[Records from a data source]
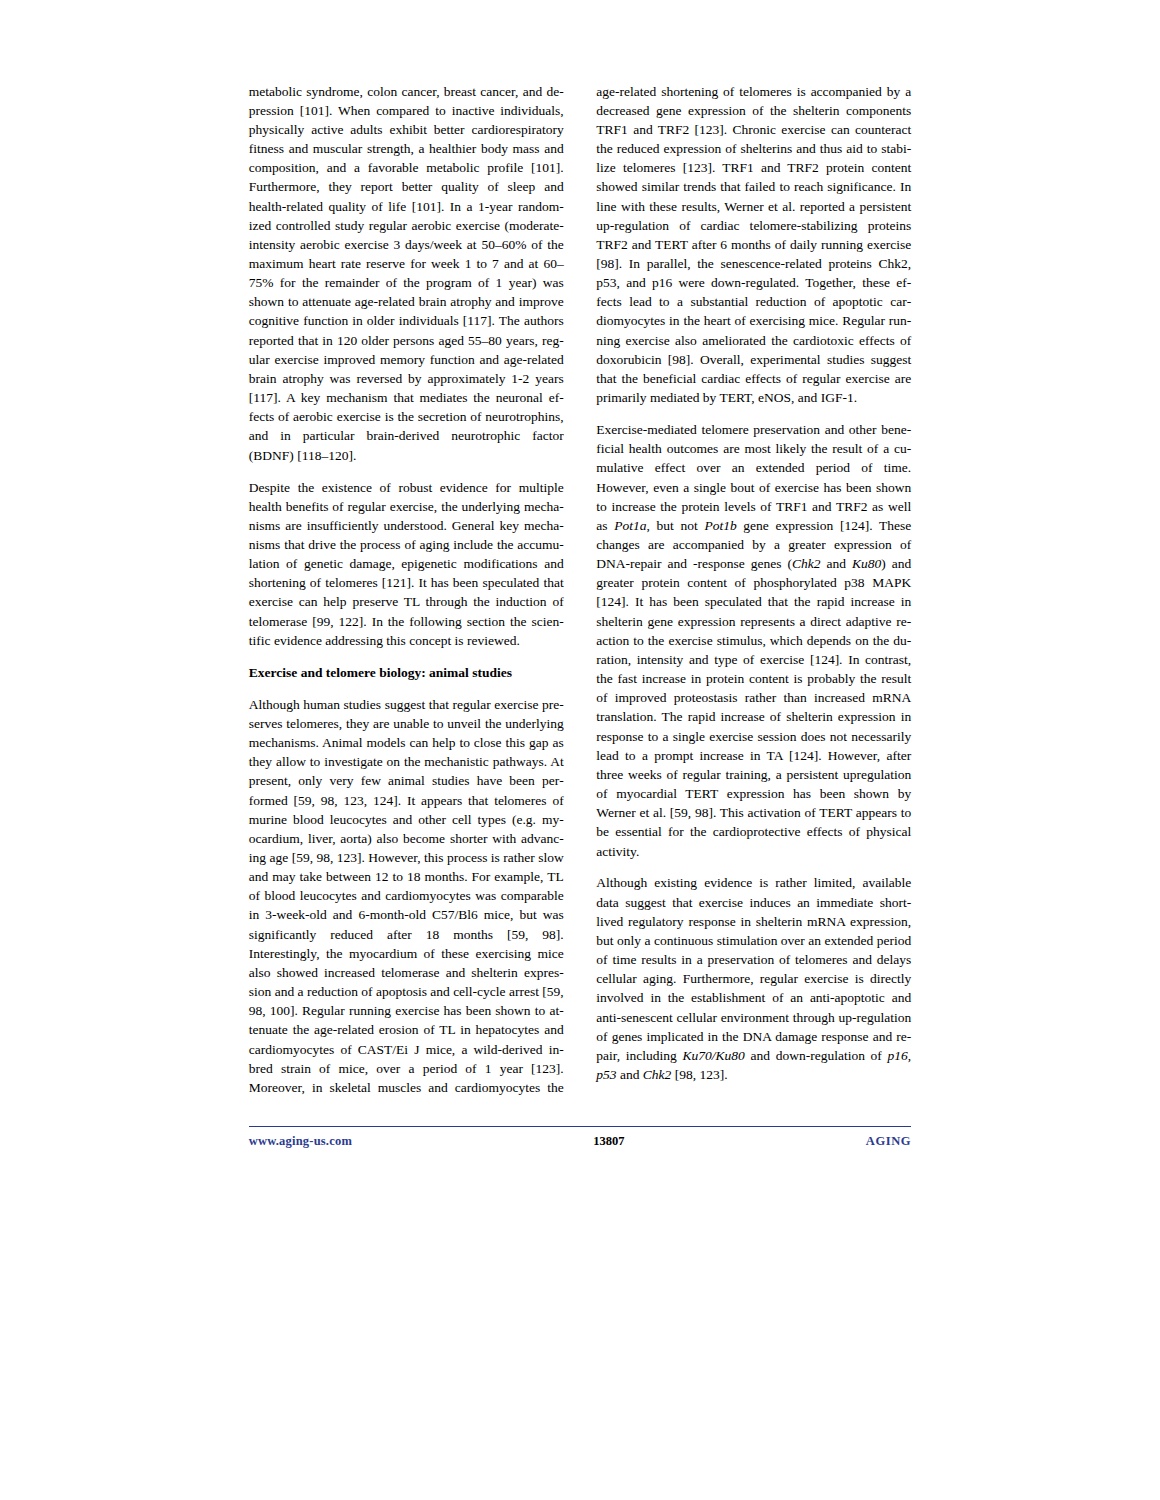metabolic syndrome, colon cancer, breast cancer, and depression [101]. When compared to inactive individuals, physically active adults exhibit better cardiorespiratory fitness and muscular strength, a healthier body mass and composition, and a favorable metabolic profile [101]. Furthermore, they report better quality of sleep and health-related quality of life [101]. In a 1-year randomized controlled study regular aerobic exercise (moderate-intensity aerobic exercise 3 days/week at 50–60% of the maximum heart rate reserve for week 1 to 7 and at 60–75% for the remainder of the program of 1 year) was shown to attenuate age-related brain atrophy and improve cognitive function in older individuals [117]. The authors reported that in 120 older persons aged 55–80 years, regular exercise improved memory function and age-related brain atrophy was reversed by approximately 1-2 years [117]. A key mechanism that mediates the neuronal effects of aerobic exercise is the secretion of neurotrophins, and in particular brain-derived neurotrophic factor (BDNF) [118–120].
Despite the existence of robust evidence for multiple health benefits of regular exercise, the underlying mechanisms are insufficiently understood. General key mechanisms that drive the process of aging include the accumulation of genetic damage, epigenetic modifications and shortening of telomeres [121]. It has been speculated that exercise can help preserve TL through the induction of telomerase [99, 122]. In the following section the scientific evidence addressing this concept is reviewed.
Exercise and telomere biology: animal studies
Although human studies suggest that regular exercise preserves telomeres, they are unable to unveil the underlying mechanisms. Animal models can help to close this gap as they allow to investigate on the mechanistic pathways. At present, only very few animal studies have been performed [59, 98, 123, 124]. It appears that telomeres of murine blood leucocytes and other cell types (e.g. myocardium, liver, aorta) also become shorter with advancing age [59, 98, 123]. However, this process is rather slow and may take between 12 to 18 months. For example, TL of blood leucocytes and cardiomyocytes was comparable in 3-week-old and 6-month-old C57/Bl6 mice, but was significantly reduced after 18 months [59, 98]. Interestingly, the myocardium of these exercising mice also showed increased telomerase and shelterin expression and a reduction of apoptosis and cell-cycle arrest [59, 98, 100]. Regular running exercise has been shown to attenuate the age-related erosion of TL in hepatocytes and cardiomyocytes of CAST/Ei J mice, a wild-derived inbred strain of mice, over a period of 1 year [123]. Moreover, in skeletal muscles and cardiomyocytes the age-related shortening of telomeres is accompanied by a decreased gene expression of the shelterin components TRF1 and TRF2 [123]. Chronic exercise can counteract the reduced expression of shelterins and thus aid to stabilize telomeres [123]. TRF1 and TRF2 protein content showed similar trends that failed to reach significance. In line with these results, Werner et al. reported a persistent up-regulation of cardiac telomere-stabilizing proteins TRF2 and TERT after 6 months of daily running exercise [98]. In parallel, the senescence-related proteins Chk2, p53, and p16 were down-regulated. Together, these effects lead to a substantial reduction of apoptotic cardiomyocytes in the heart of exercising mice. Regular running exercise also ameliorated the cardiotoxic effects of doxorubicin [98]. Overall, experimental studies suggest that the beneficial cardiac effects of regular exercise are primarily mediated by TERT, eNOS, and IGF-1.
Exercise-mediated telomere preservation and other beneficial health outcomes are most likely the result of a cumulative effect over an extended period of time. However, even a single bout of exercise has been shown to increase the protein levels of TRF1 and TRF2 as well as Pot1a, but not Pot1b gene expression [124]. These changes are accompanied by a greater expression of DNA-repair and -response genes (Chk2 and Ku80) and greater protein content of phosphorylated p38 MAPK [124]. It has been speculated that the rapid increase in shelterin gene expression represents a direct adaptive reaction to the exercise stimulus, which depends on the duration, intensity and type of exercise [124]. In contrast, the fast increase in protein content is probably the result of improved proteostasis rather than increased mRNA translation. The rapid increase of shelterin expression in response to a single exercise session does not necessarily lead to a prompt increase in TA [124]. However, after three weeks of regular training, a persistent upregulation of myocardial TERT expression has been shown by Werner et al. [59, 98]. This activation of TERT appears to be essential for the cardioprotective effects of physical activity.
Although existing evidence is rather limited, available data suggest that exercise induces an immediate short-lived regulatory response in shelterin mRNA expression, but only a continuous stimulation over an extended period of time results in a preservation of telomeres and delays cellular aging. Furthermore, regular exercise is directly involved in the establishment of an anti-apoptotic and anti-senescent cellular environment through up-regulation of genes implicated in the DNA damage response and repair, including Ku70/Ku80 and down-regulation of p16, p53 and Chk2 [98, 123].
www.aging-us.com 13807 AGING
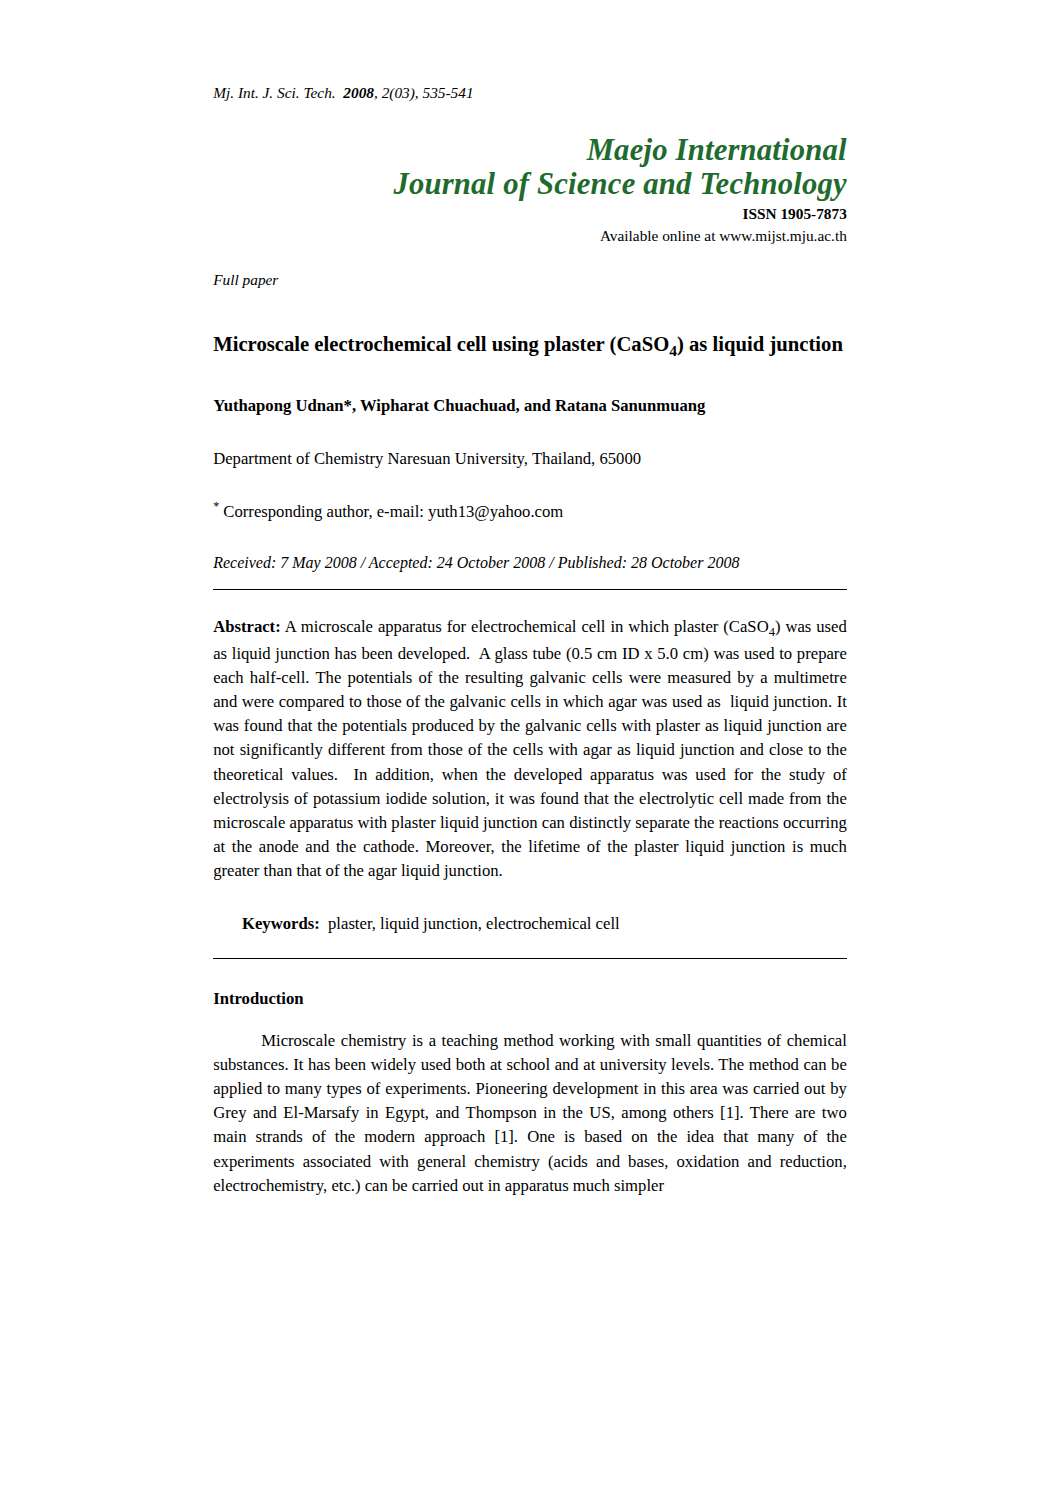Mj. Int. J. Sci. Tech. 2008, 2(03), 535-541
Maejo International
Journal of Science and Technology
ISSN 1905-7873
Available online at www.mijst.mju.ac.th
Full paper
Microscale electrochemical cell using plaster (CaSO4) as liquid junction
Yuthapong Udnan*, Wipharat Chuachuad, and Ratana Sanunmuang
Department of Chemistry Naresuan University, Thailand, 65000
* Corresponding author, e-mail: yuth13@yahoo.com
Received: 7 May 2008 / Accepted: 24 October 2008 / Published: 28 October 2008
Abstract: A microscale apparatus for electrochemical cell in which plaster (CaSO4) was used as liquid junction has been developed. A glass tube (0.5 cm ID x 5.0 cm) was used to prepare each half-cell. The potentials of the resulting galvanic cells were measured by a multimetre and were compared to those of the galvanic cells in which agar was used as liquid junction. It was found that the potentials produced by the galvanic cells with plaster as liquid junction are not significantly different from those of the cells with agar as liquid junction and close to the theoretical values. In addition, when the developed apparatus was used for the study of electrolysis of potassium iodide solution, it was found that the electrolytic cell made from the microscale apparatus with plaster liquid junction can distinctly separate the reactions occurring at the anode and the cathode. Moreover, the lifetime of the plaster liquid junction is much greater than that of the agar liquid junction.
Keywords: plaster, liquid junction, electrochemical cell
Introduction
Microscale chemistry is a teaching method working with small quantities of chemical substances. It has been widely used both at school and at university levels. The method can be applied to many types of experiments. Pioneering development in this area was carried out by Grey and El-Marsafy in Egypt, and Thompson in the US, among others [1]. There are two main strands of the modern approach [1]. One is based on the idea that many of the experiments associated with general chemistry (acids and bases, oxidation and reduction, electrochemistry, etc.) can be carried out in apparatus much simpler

Directions
Write out the records once more, word for word, though without the pictures they contain.

Answer for this exercise
metabolic syndrome, colon cancer, breast cancer, and depression [101]. When compared to inactive individuals, physically active adults exhibit better cardiorespiratory fitness and muscular strength, a healthier body mass and composition, and a favorable metabolic profile [101]. Furthermore, they report better quality of sleep and health-related quality of life [101]. In a 1-year randomized controlled study regular aerobic exercise (moderate-intensity aerobic exercise 3 days/week at 50–60% of the maximum heart rate reserve for week 1 to 7 and at 60–75% for the remainder of the program of 1 year) was shown to attenuate age-related brain atrophy and improve cognitive function in older individuals [117]. The authors reported that in 120 older persons aged 55–80 years, regular exercise improved memory function and age-related brain atrophy was reversed by approximately 1-2 years [117]. A key mechanism that mediates the neuronal effects of aerobic exercise is the secretion of neurotrophins, and in particular brain-derived neurotrophic factor (BDNF) [118–120].
Despite the existence of robust evidence for multiple health benefits of regular exercise, the underlying mechanisms are insufficiently understood. General key mechanisms that drive the process of aging include the accumulation of genetic damage, epigenetic modifications and shortening of telomeres [121]. It has been speculated that exercise can help preserve TL through the induction of telomerase [99, 122]. In the following section the scientific evidence addressing this concept is reviewed.
Exercise and telomere biology: animal studies
Although human studies suggest that regular exercise preserves telomeres, they are unable to unveil the underlying mechanisms. Animal models can help to close this gap as they allow to investigate on the mechanistic pathways. At present, only very few animal studies have been performed [59, 98, 123, 124]. It appears that telomeres of murine blood leucocytes and other cell types (e.g. myocardium, liver, aorta) also become shorter with advancing age [59, 98, 123]. However, this process is rather slow and may take between 12 to 18 months. For example, TL of blood leucocytes and cardiomyocytes was comparable in 3-week-old and 6-month-old C57/Bl6 mice, but was significantly reduced after 18 months [59, 98]. Interestingly, the myocardium of these exercising mice also showed increased telomerase and shelterin expression and a reduction of apoptosis and cell-cycle arrest [59, 98, 100]. Regular running exercise has been shown to attenuate the age-related erosion of TL in hepatocytes and cardiomyocytes of CAST/Ei J mice, a wild-derived inbred strain of mice, over a period of 1 year [123]. Moreover, in skeletal muscles and cardiomyocytes the age-related shortening of telomeres is accompanied by a decreased gene expression of the shelterin components TRF1 and TRF2 [123]. Chronic exercise can counteract the reduced expression of shelterins and thus aid to stabilize telomeres [123]. TRF1 and TRF2 protein content showed similar trends that failed to reach significance. In line with these results, Werner et al. reported a persistent up-regulation of cardiac telomere-stabilizing proteins TRF2 and TERT after 6 months of daily running exercise [98]. In parallel, the senescence-related proteins Chk2, p53, and p16 were down-regulated. Together, these effects lead to a substantial reduction of apoptotic cardiomyocytes in the heart of exercising mice. Regular running exercise also ameliorated the cardiotoxic effects of doxorubicin [98]. Overall, experimental studies suggest that the beneficial cardiac effects of regular exercise are primarily mediated by TERT, eNOS, and IGF-1.
Exercise-mediated telomere preservation and other beneficial health outcomes are most likely the result of a cumulative effect over an extended period of time. However, even a single bout of exercise has been shown to increase the protein levels of TRF1 and TRF2 as well as Pot1a, but not Pot1b gene expression [124]. These changes are accompanied by a greater expression of DNA-repair and -response genes (Chk2 and Ku80) and greater protein content of phosphorylated p38 MAPK [124]. It has been speculated that the rapid increase in shelterin gene expression represents a direct adaptive reaction to the exercise stimulus, which depends on the duration, intensity and type of exercise [124]. In contrast, the fast increase in protein content is probably the result of improved proteostasis rather than increased mRNA translation. The rapid increase of shelterin expression in response to a single exercise session does not necessarily lead to a prompt increase in TA [124]. However, after three weeks of regular training, a persistent upregulation of myocardial TERT expression has been shown by Werner et al. [59, 98]. This activation of TERT appears to be essential for the cardioprotective effects of physical activity.
Although existing evidence is rather limited, available data suggest that exercise induces an immediate short-lived regulatory response in shelterin mRNA expression, but only a continuous stimulation over an extended period of time results in a preservation of telomeres and delays cellular aging. Furthermore, regular exercise is directly involved in the establishment of an anti-apoptotic and anti-senescent cellular environment through up-regulation of genes implicated in the DNA damage response and repair, including Ku70/Ku80 and down-regulation of p16, p53 and Chk2 [98, 123].
www.aging-us.com 13807 AGING
Mj. Int. J. Sci. Tech. 2008, 2(03), 535-541
Maejo International
Journal of Science and Technology
ISSN 1905-7873
Available online at www.mijst.mju.ac.th
Full paper
Microscale electrochemical cell using plaster (CaSO4) as liquid junction
Yuthapong Udnan*, Wipharat Chuachuad, and Ratana Sanunmuang
Department of Chemistry Naresuan University, Thailand, 65000
* Corresponding author, e-mail: yuth13@yahoo.com
Received: 7 May 2008 / Accepted: 24 October 2008 / Published: 28 October 2008
Abstract: A microscale apparatus for electrochemical cell in which plaster (CaSO4) was used as liquid junction has been developed. A glass tube (0.5 cm ID x 5.0 cm) was used to prepare each half-cell. The potentials of the resulting galvanic cells were measured by a multimetre and were compared to those of the galvanic cells in which agar was used as liquid junction. It was found that the potentials produced by the galvanic cells with plaster as liquid junction are not significantly different from those of the cells with agar as liquid junction and close to the theoretical values. In addition, when the developed apparatus was used for the study of electrolysis of potassium iodide solution, it was found that the electrolytic cell made from the microscale apparatus with plaster liquid junction can distinctly separate the reactions occurring at the anode and the cathode. Moreover, the lifetime of the plaster liquid junction is much greater than that of the agar liquid junction.
Keywords: plaster, liquid junction, electrochemical cell
Introduction
Microscale chemistry is a teaching method working with small quantities of chemical substances. It has been widely used both at school and at university levels. The method can be applied to many types of experiments. Pioneering development in this area was carried out by Grey and El-Marsafy in Egypt, and Thompson in the US, among others [1]. There are two main strands of the modern approach [1]. One is based on the idea that many of the experiments associated with general chemistry (acids and bases, oxidation and reduction, electrochemistry, etc.) can be carried out in apparatus much simpler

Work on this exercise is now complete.